>>

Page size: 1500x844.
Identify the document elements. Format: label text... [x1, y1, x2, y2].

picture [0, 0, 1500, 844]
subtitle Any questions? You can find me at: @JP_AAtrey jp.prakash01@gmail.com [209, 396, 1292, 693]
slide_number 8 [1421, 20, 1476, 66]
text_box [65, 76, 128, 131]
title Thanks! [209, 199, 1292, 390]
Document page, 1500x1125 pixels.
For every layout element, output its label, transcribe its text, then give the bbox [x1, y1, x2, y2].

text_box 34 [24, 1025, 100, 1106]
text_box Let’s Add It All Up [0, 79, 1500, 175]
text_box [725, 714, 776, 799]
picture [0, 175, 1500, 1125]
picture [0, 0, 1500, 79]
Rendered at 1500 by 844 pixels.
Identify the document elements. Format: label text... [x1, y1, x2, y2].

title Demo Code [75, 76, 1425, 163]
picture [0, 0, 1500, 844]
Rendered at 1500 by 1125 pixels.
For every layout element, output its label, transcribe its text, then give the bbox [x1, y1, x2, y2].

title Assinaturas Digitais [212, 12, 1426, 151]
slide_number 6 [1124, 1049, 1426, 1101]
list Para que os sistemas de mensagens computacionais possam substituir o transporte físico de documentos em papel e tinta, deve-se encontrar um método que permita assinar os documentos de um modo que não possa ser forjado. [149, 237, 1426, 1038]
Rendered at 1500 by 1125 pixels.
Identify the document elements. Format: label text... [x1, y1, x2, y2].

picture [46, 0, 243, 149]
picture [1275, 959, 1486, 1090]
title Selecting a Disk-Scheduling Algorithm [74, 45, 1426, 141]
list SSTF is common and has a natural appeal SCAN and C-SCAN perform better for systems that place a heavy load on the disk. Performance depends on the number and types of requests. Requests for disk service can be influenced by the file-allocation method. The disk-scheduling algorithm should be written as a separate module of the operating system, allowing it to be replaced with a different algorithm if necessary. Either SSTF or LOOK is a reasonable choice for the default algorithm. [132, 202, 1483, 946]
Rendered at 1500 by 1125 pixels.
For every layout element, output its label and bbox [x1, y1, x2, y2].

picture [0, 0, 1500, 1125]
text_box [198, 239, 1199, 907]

<<

• [The task]
Write the lines again exactly, from the first line of the material above to the line that includes "Document page, 1500x1125 pixels.", both included. Leave out all the rest.

• [Task solution]
Page size: 1500x844.
Identify the document elements. Format: label text... [x1, y1, x2, y2].

picture [0, 0, 1500, 844]
subtitle Any questions? You can find me at: @JP_AAtrey jp.prakash01@gmail.com [209, 396, 1292, 693]
slide_number 8 [1421, 20, 1476, 66]
text_box [65, 76, 128, 131]
title Thanks! [209, 199, 1292, 390]
Document page, 1500x1125 pixels.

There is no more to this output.